2025年1月28日
経産省、2025年度「CEV補助金」の概要決定 新たに「電池の安全性」など 上限額は変更なし
経済産業省は、電気自動車(EV)などの購入費用を補助する「クリーンエネルギー自動車(CEV)補助金」において、2025年度分の取り扱いを決めた。補助額を算定する評価項目に、重要鉱物の安定確保に向けた取り組みや、車載電池の安全性などを追加する。また、環境負荷が低い鋼材(グリーンスチール)の導入計画に応じ、補助金を最大で5万円加算する措置を設ける。4月1日以降の登録・届け出車に適用する。
経産省は、24年度分からCEV補助制度を大幅に見直した。車両の環境性能だけでなく、充電インフラやアフターサービス体制、サイバーセキュリティーなどに関する「企業の取り組み」と、電費・航続距離などの「車両性能」をそれぞれ評価。全項目を200点満点で評価し、合計点に応じて補助額を決めている。

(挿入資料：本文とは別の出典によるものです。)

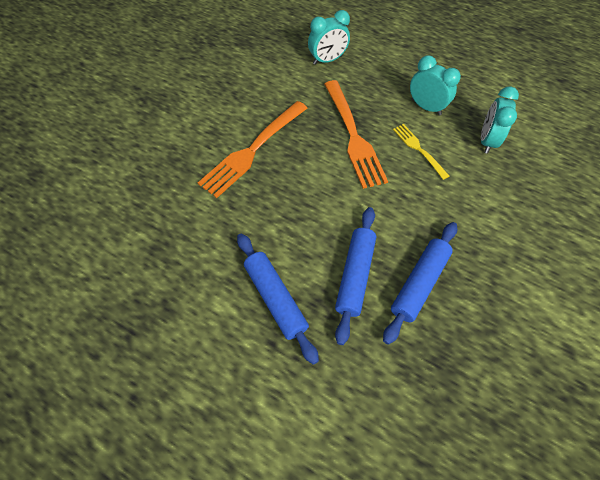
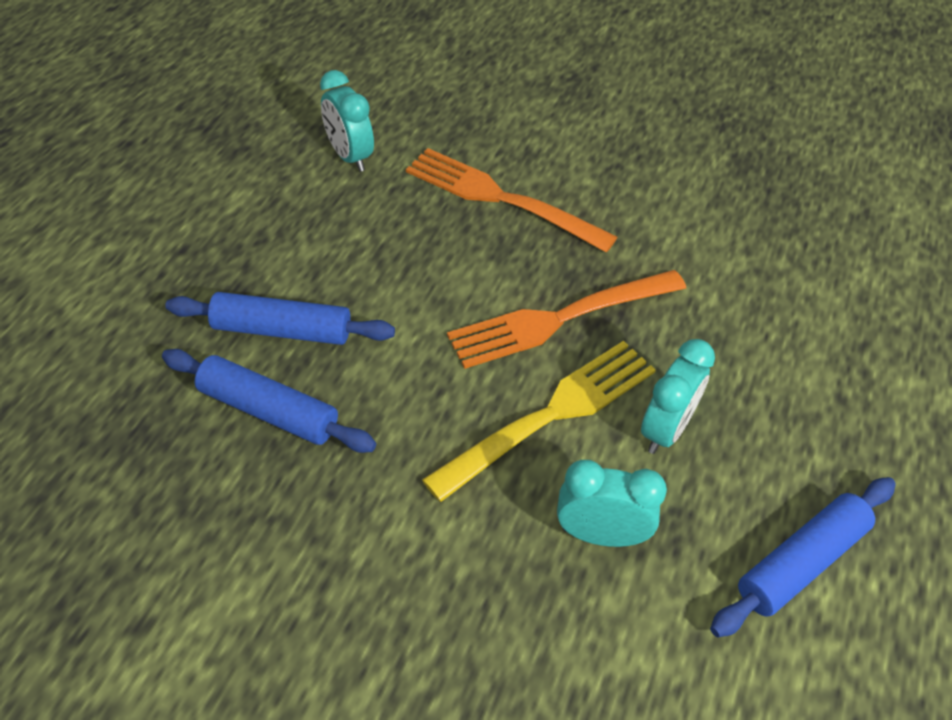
camera: 80 degrees right, 10 degrees down
(275, 298) = (246, 247): blue rolling pin -> blue rolling pin (801, 562)
(327, 60) = (742, 274): turquoise clock -> turquoise clock (349, 156)
(418, 149) = (551, 415): yellow fork -> yellow fork, size x1.85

25年度分も同じ枠組みを用いる。既存の評価項目に加え、新たに①重要鉱物の安定確保に関するリスク低減の取り組み②調達先に対する費用の支払い期間③車両や蓄電池の火災発生状況―の3つを追加する。①は評価対象にインバーターを追加するもので、②は取引適正化の一環として盛り込む。③は車載電池の品質や設計の完成度を問うものだ。自動車メーカーに対し、車載電池の品質確保や健全なサプライチェーン(供給網)構築に向けた取り組みを求める。
これらの取り組みに応じ、補助額を決める。補助の上限額は現行制度から変更せず、EVは85万円、軽EVとプラグインハイブリッド車(PHV)は55万円、燃料電池車(FCV)は255万円とした。
また、グリーンスチールなど環境負荷が低い鋼材を計画的に導入することなどを条件に、補助額とは別で最大5万円を追加で補助する。「革新電炉」など、国内製鉄業界のカーボンニュートラル(温室効果ガス排出実質ゼロ)化を側面支援するのが狙いだ。
24年度の補正予算では、CEV補助金の財源として1100億円を確保した。今後、各自動車メーカーから申請を募り、内容を精査した上で、3月中旬以降に新しい補助額を決めて公表する。